How can we protect our binaries from stack-based buffer overflows? Assuming we can’t prevent programmers from making the mistakes that lead to buffer overflows, the most obvious approach is to make the bug harder to exploit.
One possible way to use something called a stack canary. This is a special value that the compiler places on the stack between the local buffers and the saved return address. If an attacker overflows the buffer, the idea is that the canary value will be overwritten before the attacker reaches the return address. The program will check the canary value at the end of function execution (in the epilogue). If the stored value is different from what the program expects, the program knows that something is wrong.
Canaries, in general, have a number of appealing qualities. First, the machine instructions for inserting and checking canary values can be inserted automatically by the compiler. In other words, the programmer does not have to modify her C code to use this defense (might need to set a compiler flag though). Second, canaries can be implemented efficiently. We will talk about that a bit more in just a bit.

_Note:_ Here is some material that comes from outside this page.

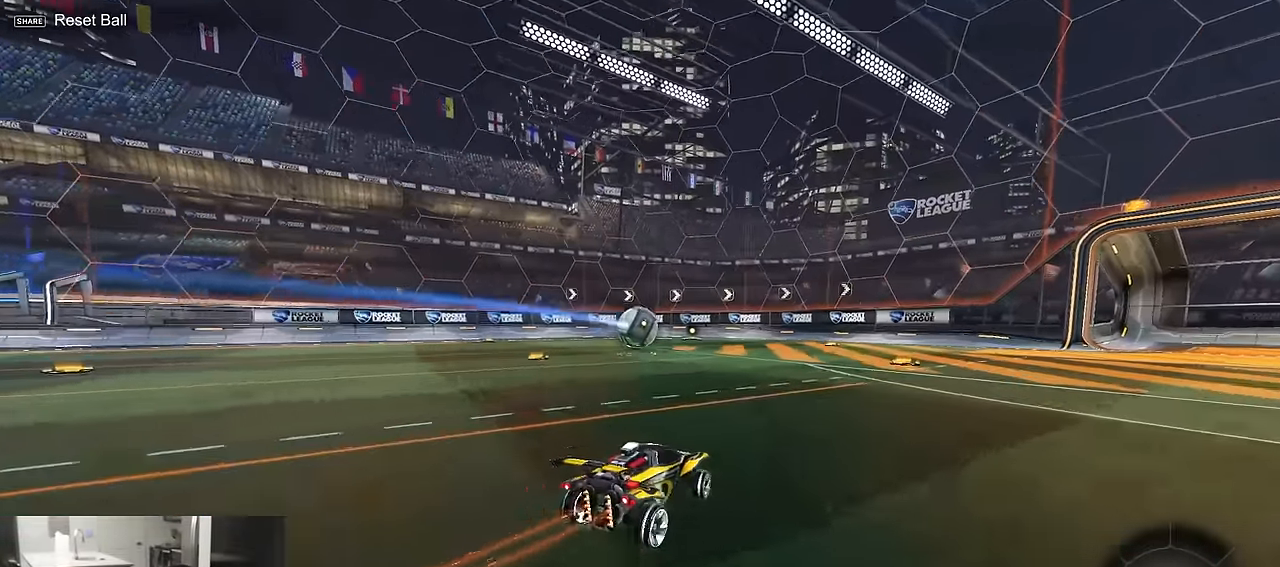
{"buttons": ["TRIANGLE", "L1"], "left_stick": "down-left", "right_stick": "center", "events": [[50, "CROSS", "down"], [50, "left_stick", "left"], [83, "R1", "down"], [100, "CROSS", "up"], [100, "L1", "down"], [133, "CROSS", "down"], [167, "L3", "down"], [200, "left_stick", "down-left"], [233, "R1", "up"], [250, "CROSS", "up"], [333, "L3", "up"], [417, "TRIANGLE", "down"], [500, "R2", "up"]]}
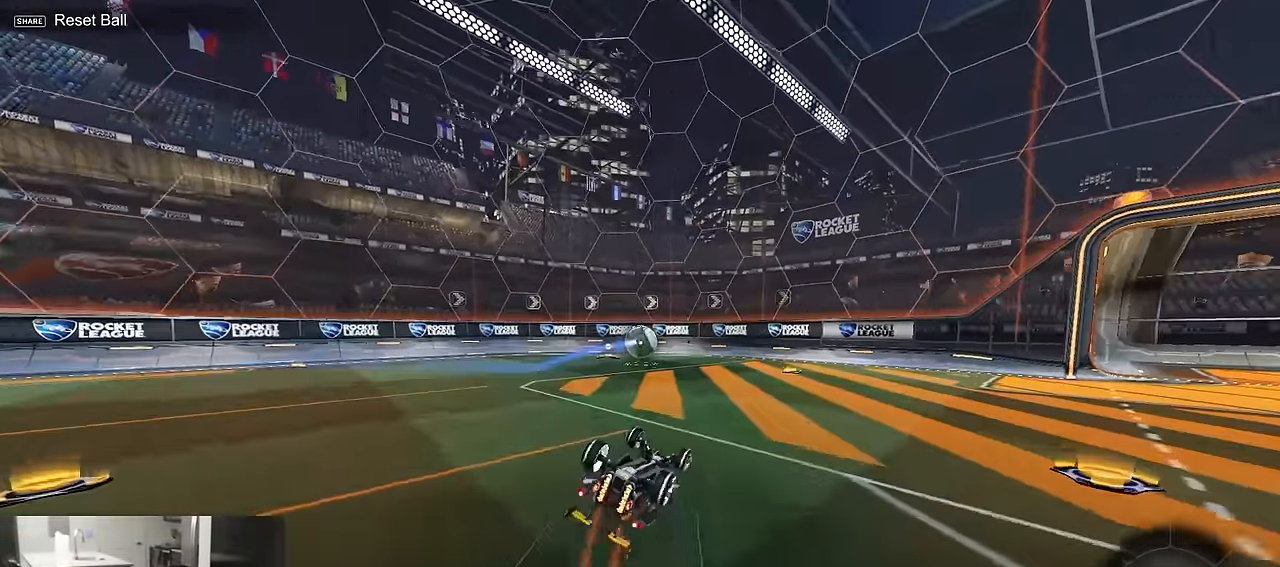
{"buttons": ["R2"], "left_stick": "center", "right_stick": "center", "events": [[33, "TRIANGLE", "up"], [333, "R2", "down"], [417, "L1", "up"], [450, "left_stick", "center"]]}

Canaries are no panacea, however. They are very limited in the types of attacks they can stop. For instance, canaries on the stack won’t protect against other types of memory errors (e.g., a write-what-where style of bug) or overflows on the heap. Further, they won’t protect against information leakage, e.g., buffer overflows that involve reading memory past the end of a buffer rather than writing information. Further, they can be bypassed if the attacker can guess the value of the canary. Finally, they don’t actually stop the overflow from occurring, they just detect it after the fact.
Picking a Canary Value
One interesting design question quickly arises: what value should the canary have? We don’t want to the attacker to be able to guess the value; otherwise, the attacker could simply overflow the buffer and overwrite the canary in memory with the exact same value to avoid detection.

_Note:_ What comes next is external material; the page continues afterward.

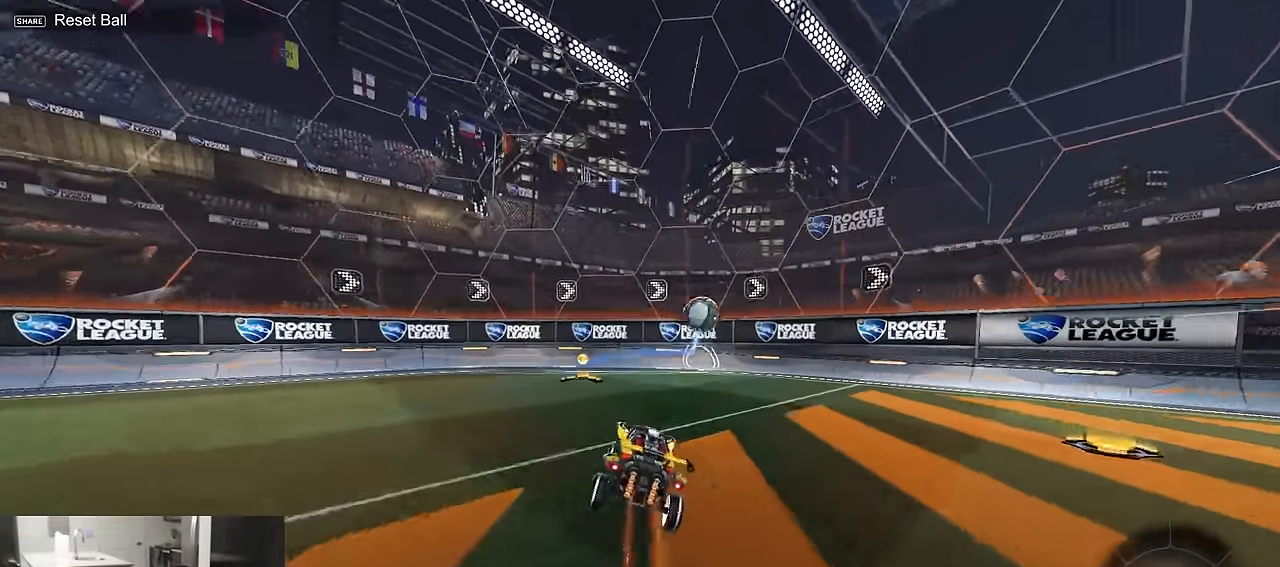
{"buttons": ["L1", "R2"], "left_stick": "right", "right_stick": "center", "events": [[33, "left_stick", "left"], [117, "TRIANGLE", "down"], [167, "left_stick", "center"], [233, "TRIANGLE", "up"], [400, "left_stick", "right"], [450, "L1", "down"]]}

One way to eliminate the possibility of the attacker guessing the canary’s value is to use a random value that is determined at the start of the program. All the program needs to do it save the correct canary value somewhere in memory, let’s call this the canonical canary, and then place a copy of that value on the stack for every function call. These canaries are hard to guess, but are still vulnerable to information leakage. Of course, you also have to find a way to protect the canonical canary value in memory—imagine what would happen if the attack could change the canonical canary!
You can make canaries more robust by using a different random value for every function call, but this adds (a bunch) of additional overhead (i.e., the program takes longer to execute) and if you had a magically-fast and protected region of memory for the canonical canary you’d probably just directly save the return address rather than the canary (and call it a shadow stack).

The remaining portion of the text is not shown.